Further, for any given value of $2(X+Y)\bmod 9$ in $(1)$, the corresponding value of $Z$ is also unique except when $2(X+Y)\bmod 9 = 0$. When $2(X+Y)\bmod 9 = 0$, $Z$ can either be $0$ or $9$. Consequently, with $2(X+Y)\bmod 9=1,2,\ldots,8$, there are $80$ palindromes divisible by $9$, and with $2(X+Y)\bmod 9=0$, there are $20$ palindromes divisible by $9$.
Hence, the total number of $5-$digit palindromes divisible by $9$ is $100$.
A: Choose digits $Y$ and $Z$ freely ($100$ ways to do this).
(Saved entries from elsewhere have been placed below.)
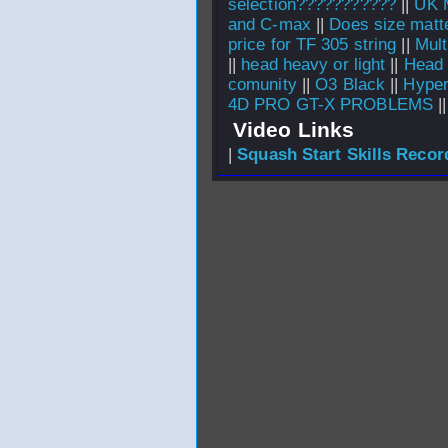
selection???????????
||
UK 
and C-max
||
Does size matt
price for TF 305 string
||
Mult
||
head heavy or light
||
Head 
comunity
||
O3 Black
||
Hyper
4D PRO GT-X PROBLEMS
|
Video Links
|
Squash Start Skills Recor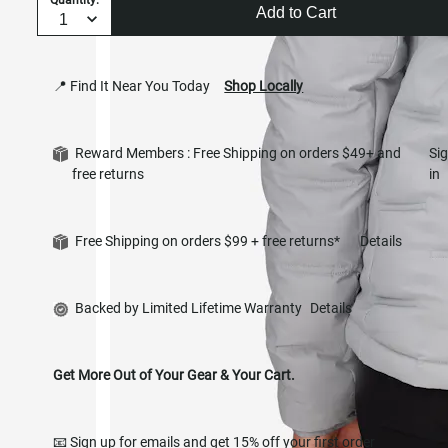
Add to Cart
📍 Find It Near You Today
Shop Locally
Reward Members : Free Shipping on orders $49+ and
Si
free returns
in
Free Shipping on orders $99 + free returns*
Details
Backed by Limited Lifetime Warranty
Details
Get More Out of Your Gear & Your Cart.
📧 Sign up for emails and get 15% off your first order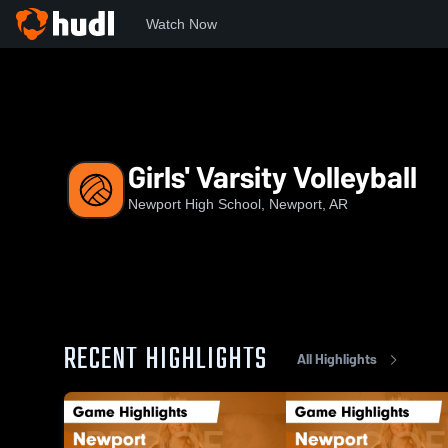
Watch Now
Home
NHS
Girls' Varsity Volleyball
Girls' Varsity Volleyball
Newport High School, Newport, AR
RECENT HIGHLIGHTS
All Highlights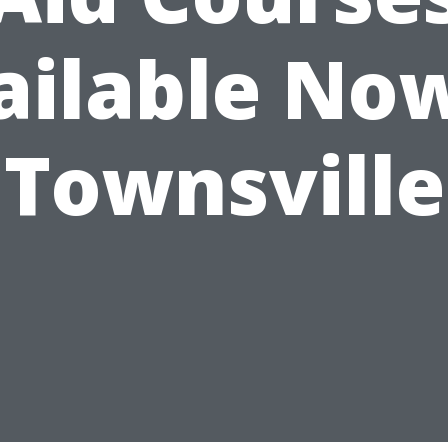
ailable Now
Townsville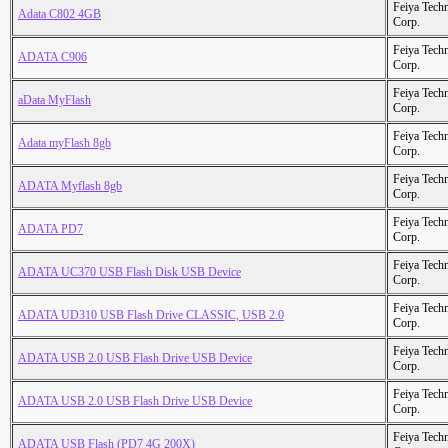
Feiya Tech
Adata C802 4GB
Corp.
Feiya Tech
ADATA C906
Corp.
Feiya Tech
aData MyFlash
Corp.
Feiya Tech
Adata myFlash 8gb
Corp.
Feiya Tech
ADATA Myflash 8gb
Corp.
Feiya Tech
ADATA PD7
Corp.
Feiya Tech
ADATA UC370 USB Flash Disk USB Device
Corp.
Feiya Tech
ADATA UD310 USB Flash Drive CLASSIC, USB 2.0
Corp.
Feiya Tech
ADATA USB 2.0 USB Flash Drive USB Device
Corp.
Feiya Tech
ADATA USB 2.0 USB Flash Drive USB Device
Corp.
Feiya Tech
ADATA USB Flash (PD7 4G 200X)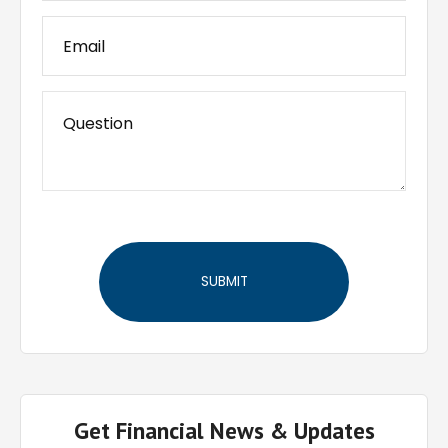
Get Financial News & Updates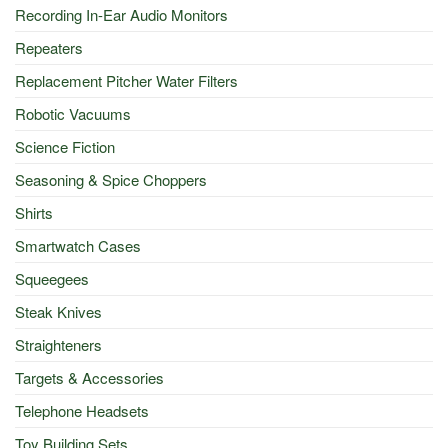
Recording In-Ear Audio Monitors
Repeaters
Replacement Pitcher Water Filters
Robotic Vacuums
Science Fiction
Seasoning & Spice Choppers
Shirts
Smartwatch Cases
Squeegees
Steak Knives
Straighteners
Targets & Accessories
Telephone Headsets
Toy Building Sets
Then there is a unique nonzero digit $X$ so that $2X+2Y+Z\equiv 0 \pmod{9}$.
A: The answer is $100$, my argument is as follows.
$X$ is choosen as a digit from $1$ to $9$, and $Y$ from $0$ to $9$,
now you want that $9|(2(X+Y)+Z)$.
Two cases:
(1) if $9|2(X+Y)$, then $2(X+Y)=9k$ for some natural number $k>0$, and since $Z$ is an integer from $0$ to $9$ you would have that both $Z=0,9$ work.
(2) if $9\not|2(X+Y)$, then you would have that there exists $k$ natural number such that $9(k-1)<2(X+Y)<9k$ and still becouse $0\le Z\le 9$ you obtain this time that there exists only one value of $Z$ that satisfies the problem, and it is $9k-2(X+Y)$.
So we want to find when $9|2(X+Y) \Rightarrow 9|(X+Y)$: so if $1\le X\le8$, then $Y=9-X$; if $X=9$, then $Y=0,9$ work. So $10$ cases where (1) happens
To conclude: there are $9\cdot 10=90$ possibilities between $X,Y$ of which $10$ cases are (1) and $80$ are (2), so the final number is $10\cdot 2 + 80\cdot 1=100$
A: The numbers are $abcba$ with $1\le a\le9$ and $0\le b,c\le9$ and $2(a+b)+c=9,18,27,36,45$.
$c=0$ gives $2(a+b)=18,36\Rightarrow a+b=9,18$ which gives $ab=18,27,36,45,90,99$ then $10$ examples.
$c=1$ gives $a+b=4,13$ which gives $ab=13,22,40,49,58,67$ then $10$ examples.
$c=2$ gives $a+b=8,17$ which gives $ab=17,26,35,44,80,89$ then $10$ examples.
We can verify that the seven other central values $c$ give also $10$ examples each of them.
Consequently there are 100 examples.